→ Task objective: If a line in the records below contains the word "pinky", return that line.
══════════════════════════════
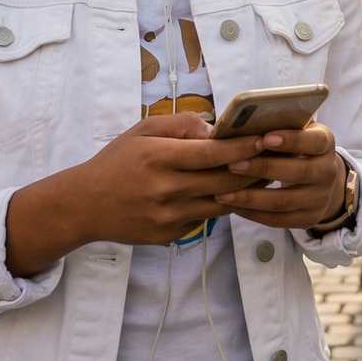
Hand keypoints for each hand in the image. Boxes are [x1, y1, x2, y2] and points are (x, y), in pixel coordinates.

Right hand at [67, 114, 267, 246]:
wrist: (85, 206)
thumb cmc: (117, 161)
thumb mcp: (143, 131)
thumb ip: (182, 125)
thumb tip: (217, 129)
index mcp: (158, 158)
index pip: (212, 153)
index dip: (244, 147)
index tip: (267, 138)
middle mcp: (166, 190)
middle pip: (225, 182)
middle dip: (255, 170)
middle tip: (277, 158)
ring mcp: (169, 217)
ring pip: (221, 204)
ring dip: (245, 191)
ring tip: (264, 175)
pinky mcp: (170, 235)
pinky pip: (205, 219)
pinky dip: (219, 205)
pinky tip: (230, 194)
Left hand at [216, 123, 346, 230]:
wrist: (320, 180)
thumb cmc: (295, 147)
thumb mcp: (295, 131)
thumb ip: (277, 127)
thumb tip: (242, 125)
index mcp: (325, 142)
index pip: (314, 141)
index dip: (291, 140)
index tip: (263, 138)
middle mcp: (328, 171)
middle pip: (298, 172)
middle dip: (263, 169)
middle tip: (232, 165)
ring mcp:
══════════════════════════════
→ Solution to this exercise:
pinky mcp: (170, 235)
pinky pip: (205, 219)
pinky dip: (219, 205)
pinky tip: (230, 194)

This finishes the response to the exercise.